At a time when retailers are competing aggressively on price to drive sagging sales, the need to limit returns via virtual try-on tools and tougher sales policies is expected to rise.
Even before the inflation-driven clampdown on spending, free shipping and returns were becoming too costly, prompting many retailers to seek new ways to mitigate losses for the peak season.
“We’ve seen the return rate continue to increase as times have gotten worse and things a bit more challenging,” thredUP Chief Financial Officer Sean Sobers said Monday (Nov. 14) on the resale marketplace and apparel subscription company’s earnings call. “The consumer’s maybe a little more focused on cash back or buyer’s remorse, whatever it is, but we’ve seen the return rate kind of spike up, and we’re working on quite a few different things internally to help resolve that.”
Those comments reflect an existing but exacerbated problem for the retail industry, which is using virtual try-on tech and restricting free returns policies as they also tighten up against returns chargeback abuse.
To cut off returns and chargebacks using consumer satisfaction as a more effective tool in this fight, innovation is pouring into virtual try-on tech, assuring a good fit on apparel and accessories, infamous for high returns.
In the first quarter, Walmart introduced its Zeekit virtual fitting room technology and Choose My Model technology, then updated it in September with Be Your Own Model, allowing shoppers to upload full-body selfies to get a more customized and personalized fit.
See also: The Many Faces of Fraud Haunt a Beset Holiday Selling Season
Early in November, Amazon Fashion and Snap teamed on virtual try-on experiences for social shoppers starting with eyewear.
“For this partnership, Amazon’s 3D Asset technology, a service that can be extended to industry partners, works with Snap’s Lenses to allow 3D assets and product information to be shared, as well as dynamically updated, providing shoppers up-to-date selection, product details and availability,” a press release stated.
Faced with rising returns, some retailers are also adjusting policies to be stricter.
CNBC reported earlier this month that “Stores such as Gap, Old Navy, Banana Republic and J. Crew (which was once well known for a generous return policy that spanned the lifetime of a garment) have shortened their regular return windows to within a month.”
“At Anthropologie, REI and LL Bean (which also once promised lifetime returns), there’s now a fee — all around $6 — for mailed returns,” the report added.
Like free shipping, few limits on returns are in some ways a souvenir of the pandemic migration to online shopping, as eCommerce players attracted millions of shoppers with free returns guarantees that are now out of sync with the altered retail reality of 2022.
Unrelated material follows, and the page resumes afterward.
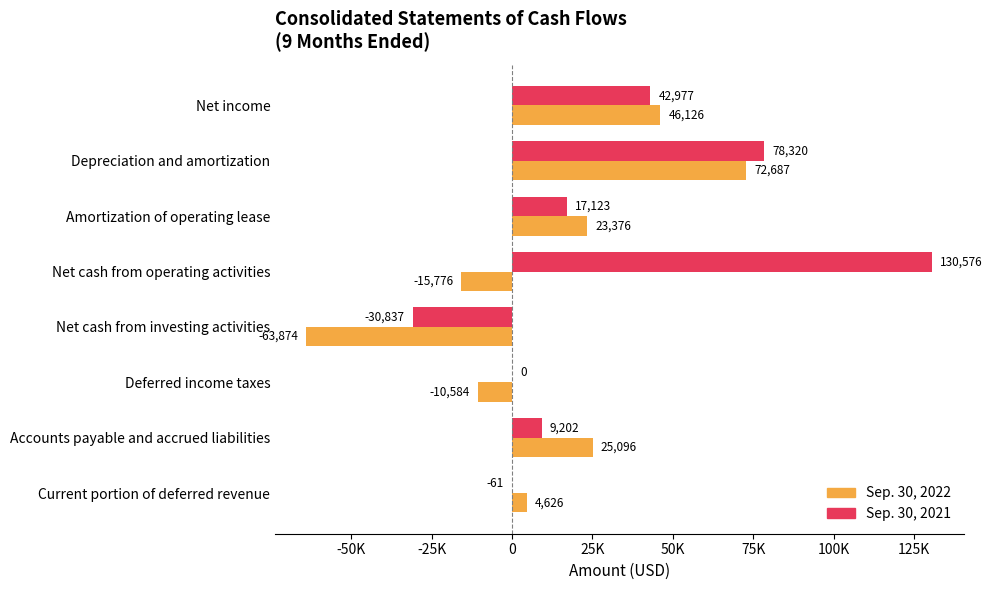

What is the value of the Sep. 30, 2022 bar at the 8th from the left?

4626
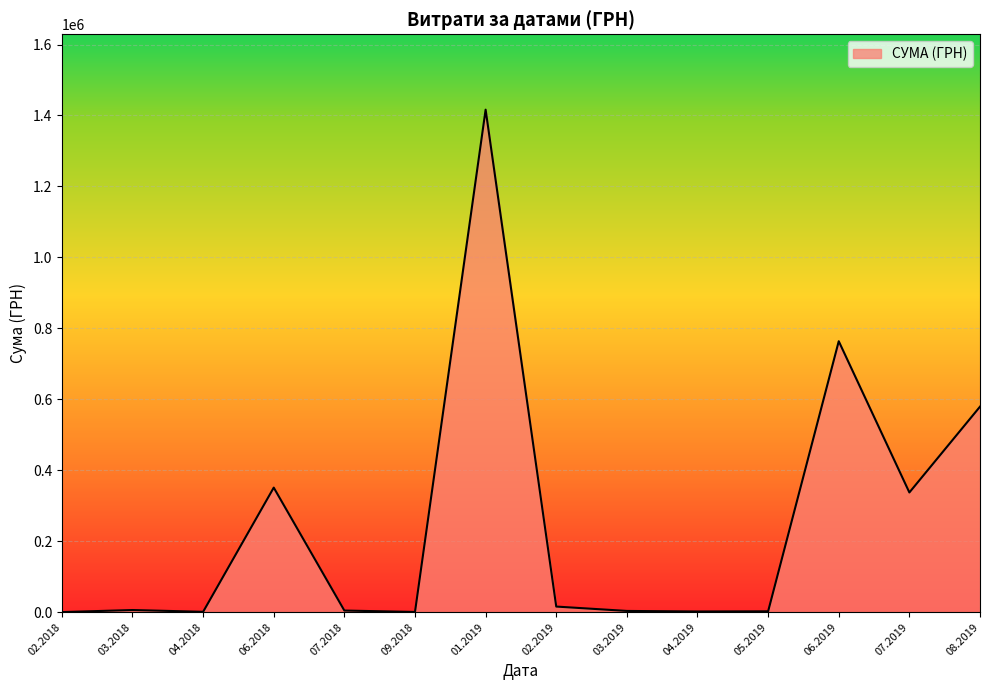

What is the change in value from 06.2018 to 08.2019?

+228201.1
Returns are problematic in several ways. There’s the costly reverse logistics of paying the return shipping, the fact that returned merchandise is often never restocked for future sale, and the thorny issue of disputes and chargebacks that retailers must also contend with.
Combating Fraud Parading as Legit Returns
The National Retail Federation (NRF) said early this year that returns added up to more than $761 billion in lost sales for United States retailers in 2021, adding that for every $1 billion in sales, retailers typically eat $166 million in returned merchandise.
With a very different economic picture this year, some fear things could get worse in 2022, with returns abuse going by the misnomer “friendly fraud” a growing problem for retailers.
The study “Dispute-Prevention Solutions: Third-Party Tools Limit Dispute-Related Losses,” a PYMNTS and Verifi collaboration, noted that 61% of merchants “have experienced unintentional fraud by a member of the cardholder’s family making an unauthorized purchase, making this the most common type of first-party misuse,” and that “63% of digital subscription providers, 56% of travel and leisure companies and 46% of retailers have also faced this sort of disputed transaction.”